- _TASK REQUIREMENTS_
Count how many lines of the data include the string "linecap", then say that number and stop.

- _SUPPLIED INFORMATION_
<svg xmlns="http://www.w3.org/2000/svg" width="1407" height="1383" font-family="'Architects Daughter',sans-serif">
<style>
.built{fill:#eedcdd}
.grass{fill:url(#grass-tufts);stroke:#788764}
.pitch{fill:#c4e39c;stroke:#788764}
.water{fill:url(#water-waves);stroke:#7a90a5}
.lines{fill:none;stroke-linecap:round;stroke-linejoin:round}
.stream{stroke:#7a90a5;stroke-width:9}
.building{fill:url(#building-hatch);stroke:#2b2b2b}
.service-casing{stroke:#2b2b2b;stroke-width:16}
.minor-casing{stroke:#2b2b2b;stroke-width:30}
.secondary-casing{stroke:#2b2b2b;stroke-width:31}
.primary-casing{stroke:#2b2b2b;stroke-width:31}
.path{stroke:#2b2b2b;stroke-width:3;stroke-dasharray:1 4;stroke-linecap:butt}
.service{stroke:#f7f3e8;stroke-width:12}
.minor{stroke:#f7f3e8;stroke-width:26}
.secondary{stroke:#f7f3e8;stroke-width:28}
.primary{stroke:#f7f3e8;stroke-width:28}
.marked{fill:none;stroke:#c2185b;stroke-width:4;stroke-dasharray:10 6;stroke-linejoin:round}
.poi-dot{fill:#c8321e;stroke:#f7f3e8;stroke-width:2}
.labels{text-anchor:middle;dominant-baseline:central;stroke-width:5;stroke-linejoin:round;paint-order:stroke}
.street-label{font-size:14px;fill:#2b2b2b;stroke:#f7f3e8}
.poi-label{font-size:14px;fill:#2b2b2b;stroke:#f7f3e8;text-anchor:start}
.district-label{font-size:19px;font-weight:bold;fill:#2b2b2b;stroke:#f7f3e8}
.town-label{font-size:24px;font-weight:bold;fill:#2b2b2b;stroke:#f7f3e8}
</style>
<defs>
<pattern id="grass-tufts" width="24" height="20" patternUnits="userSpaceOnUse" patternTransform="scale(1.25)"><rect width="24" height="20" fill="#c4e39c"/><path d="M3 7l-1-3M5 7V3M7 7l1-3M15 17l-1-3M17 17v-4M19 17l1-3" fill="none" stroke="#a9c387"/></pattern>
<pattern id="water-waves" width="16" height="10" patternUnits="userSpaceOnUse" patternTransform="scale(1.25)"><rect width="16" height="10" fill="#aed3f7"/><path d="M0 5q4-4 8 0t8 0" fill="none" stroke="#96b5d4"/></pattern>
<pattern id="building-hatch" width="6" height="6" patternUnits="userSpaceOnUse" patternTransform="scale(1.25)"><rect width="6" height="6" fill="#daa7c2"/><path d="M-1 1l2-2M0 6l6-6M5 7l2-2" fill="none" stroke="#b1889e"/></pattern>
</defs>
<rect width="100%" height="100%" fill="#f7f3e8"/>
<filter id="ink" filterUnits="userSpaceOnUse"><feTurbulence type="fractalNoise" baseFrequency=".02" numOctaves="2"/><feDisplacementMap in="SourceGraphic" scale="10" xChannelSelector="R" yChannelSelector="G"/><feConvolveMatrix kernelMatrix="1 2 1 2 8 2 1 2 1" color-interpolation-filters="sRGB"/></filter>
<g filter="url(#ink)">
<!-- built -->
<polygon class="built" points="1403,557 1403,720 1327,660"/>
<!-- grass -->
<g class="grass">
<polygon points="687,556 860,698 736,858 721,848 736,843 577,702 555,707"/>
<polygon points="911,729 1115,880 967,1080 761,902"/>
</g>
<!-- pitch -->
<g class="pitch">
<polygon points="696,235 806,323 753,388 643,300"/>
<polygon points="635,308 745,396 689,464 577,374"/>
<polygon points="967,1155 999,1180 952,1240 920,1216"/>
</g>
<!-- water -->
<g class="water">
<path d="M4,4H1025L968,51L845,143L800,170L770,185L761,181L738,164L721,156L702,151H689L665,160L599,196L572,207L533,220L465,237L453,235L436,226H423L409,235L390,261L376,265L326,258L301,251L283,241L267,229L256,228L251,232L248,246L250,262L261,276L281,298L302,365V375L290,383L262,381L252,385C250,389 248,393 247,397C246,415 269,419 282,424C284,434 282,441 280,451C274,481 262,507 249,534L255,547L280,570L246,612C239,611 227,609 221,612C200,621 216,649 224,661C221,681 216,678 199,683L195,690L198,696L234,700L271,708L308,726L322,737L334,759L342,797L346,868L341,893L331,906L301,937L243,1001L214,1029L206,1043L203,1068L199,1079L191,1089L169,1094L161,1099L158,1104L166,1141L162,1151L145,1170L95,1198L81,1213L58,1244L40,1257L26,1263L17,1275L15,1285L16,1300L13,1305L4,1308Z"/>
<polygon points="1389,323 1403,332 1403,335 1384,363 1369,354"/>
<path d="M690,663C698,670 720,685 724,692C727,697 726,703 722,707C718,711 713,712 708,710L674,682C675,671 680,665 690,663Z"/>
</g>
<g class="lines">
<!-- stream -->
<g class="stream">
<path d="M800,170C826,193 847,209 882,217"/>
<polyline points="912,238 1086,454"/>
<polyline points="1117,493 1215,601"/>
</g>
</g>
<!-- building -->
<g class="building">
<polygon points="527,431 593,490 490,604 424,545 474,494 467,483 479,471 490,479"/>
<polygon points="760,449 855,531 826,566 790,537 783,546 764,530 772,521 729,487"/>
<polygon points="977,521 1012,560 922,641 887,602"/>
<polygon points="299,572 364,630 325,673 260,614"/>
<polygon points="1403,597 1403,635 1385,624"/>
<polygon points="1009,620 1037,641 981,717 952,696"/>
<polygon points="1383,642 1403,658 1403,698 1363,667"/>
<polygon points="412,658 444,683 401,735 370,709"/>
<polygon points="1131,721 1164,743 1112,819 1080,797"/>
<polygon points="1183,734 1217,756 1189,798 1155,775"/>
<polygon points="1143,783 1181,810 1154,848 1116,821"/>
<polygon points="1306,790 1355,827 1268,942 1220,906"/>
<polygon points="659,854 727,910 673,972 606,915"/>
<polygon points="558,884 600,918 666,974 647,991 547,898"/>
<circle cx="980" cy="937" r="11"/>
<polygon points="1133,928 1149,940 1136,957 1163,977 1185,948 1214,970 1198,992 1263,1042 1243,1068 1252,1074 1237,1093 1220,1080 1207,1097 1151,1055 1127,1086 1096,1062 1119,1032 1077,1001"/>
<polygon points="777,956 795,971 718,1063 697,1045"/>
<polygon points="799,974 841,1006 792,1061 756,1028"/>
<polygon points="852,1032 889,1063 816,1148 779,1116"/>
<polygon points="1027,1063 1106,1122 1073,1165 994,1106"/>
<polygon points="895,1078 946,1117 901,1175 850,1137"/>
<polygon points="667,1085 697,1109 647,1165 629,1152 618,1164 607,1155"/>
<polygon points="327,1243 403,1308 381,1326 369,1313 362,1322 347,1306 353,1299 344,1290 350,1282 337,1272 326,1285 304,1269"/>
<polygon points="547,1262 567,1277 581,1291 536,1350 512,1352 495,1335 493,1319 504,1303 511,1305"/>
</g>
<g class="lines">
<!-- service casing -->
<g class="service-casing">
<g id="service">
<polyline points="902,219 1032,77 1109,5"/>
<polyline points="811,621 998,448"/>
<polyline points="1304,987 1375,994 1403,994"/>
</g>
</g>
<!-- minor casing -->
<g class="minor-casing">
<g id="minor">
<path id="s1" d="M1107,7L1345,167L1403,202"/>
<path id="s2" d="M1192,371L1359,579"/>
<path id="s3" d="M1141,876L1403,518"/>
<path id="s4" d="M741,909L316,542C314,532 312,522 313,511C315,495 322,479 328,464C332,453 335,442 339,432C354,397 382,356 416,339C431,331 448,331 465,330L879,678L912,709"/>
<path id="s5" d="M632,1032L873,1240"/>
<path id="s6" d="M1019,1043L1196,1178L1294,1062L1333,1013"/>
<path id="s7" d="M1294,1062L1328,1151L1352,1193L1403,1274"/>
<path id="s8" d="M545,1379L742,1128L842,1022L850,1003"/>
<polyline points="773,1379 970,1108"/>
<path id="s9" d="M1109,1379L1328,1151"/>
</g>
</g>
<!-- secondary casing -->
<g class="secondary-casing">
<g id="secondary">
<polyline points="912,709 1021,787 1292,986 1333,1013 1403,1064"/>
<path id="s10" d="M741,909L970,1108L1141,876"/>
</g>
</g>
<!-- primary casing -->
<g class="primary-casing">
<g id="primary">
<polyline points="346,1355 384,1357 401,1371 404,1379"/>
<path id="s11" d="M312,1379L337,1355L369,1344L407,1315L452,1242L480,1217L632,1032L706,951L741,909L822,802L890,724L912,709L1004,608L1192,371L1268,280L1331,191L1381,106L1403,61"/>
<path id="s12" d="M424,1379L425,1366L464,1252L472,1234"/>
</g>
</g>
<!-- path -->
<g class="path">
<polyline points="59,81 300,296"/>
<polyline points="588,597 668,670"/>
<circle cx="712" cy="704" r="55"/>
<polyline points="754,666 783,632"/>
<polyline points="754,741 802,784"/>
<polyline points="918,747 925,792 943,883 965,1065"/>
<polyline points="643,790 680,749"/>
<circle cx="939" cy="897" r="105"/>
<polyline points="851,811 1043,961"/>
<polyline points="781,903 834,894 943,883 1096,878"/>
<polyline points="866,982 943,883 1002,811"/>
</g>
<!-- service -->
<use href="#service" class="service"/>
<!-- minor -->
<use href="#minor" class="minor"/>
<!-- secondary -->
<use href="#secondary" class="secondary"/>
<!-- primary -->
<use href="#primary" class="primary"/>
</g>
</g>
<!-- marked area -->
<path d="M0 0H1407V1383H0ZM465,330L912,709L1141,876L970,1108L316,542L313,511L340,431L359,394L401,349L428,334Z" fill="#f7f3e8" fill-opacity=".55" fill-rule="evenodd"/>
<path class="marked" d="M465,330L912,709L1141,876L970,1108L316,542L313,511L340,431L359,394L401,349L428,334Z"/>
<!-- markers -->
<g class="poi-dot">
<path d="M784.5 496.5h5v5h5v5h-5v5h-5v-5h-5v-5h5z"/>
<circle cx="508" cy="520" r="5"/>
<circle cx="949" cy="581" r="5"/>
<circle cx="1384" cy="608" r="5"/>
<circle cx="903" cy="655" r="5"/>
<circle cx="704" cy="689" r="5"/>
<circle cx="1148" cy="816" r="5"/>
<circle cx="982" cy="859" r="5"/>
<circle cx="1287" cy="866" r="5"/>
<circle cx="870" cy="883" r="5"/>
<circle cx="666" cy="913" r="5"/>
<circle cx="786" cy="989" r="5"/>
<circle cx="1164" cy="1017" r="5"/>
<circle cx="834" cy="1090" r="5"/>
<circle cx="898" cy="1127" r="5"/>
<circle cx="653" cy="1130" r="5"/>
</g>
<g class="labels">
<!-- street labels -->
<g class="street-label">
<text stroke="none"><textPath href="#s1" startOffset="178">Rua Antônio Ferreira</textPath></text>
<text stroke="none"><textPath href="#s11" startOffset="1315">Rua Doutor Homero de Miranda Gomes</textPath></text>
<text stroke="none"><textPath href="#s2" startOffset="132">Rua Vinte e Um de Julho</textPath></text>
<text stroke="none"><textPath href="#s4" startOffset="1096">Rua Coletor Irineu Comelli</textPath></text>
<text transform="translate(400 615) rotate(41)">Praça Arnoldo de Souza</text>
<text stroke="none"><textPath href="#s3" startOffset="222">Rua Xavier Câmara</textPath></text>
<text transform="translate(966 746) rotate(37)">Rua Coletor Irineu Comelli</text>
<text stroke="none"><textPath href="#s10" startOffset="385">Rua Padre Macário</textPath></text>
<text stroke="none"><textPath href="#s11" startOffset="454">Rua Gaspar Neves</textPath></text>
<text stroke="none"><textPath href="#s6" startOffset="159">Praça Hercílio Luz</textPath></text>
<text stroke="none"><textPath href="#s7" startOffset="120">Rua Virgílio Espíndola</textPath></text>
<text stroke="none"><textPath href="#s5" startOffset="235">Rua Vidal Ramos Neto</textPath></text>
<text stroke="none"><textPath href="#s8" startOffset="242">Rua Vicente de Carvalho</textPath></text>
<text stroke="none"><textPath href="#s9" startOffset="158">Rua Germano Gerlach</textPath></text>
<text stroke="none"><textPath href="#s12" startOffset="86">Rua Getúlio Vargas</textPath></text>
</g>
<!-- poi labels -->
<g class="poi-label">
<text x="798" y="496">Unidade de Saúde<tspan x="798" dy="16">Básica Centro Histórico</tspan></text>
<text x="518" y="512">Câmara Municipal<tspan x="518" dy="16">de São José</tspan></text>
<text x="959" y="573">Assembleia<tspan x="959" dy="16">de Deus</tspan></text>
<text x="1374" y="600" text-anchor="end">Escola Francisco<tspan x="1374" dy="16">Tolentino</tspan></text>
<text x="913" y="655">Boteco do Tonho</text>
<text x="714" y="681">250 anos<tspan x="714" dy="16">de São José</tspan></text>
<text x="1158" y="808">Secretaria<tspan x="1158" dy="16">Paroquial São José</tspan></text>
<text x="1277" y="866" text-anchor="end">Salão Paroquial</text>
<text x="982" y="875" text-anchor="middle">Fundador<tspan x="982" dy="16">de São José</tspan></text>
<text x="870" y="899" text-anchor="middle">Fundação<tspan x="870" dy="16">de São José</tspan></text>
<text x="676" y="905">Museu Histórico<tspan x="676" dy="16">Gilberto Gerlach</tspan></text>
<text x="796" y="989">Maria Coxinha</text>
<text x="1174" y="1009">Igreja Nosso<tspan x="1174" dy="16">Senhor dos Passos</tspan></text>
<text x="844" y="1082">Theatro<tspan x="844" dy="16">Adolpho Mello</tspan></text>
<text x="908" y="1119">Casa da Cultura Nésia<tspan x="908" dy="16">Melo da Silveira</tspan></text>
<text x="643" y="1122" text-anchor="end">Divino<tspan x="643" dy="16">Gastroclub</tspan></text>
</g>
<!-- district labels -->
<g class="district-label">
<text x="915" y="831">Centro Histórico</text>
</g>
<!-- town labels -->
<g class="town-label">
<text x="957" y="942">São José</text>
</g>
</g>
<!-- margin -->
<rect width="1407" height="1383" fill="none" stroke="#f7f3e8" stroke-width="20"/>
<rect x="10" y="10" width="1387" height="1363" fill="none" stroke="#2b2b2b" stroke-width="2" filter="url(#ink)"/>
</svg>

- _PROBLEM SOLUTION_
2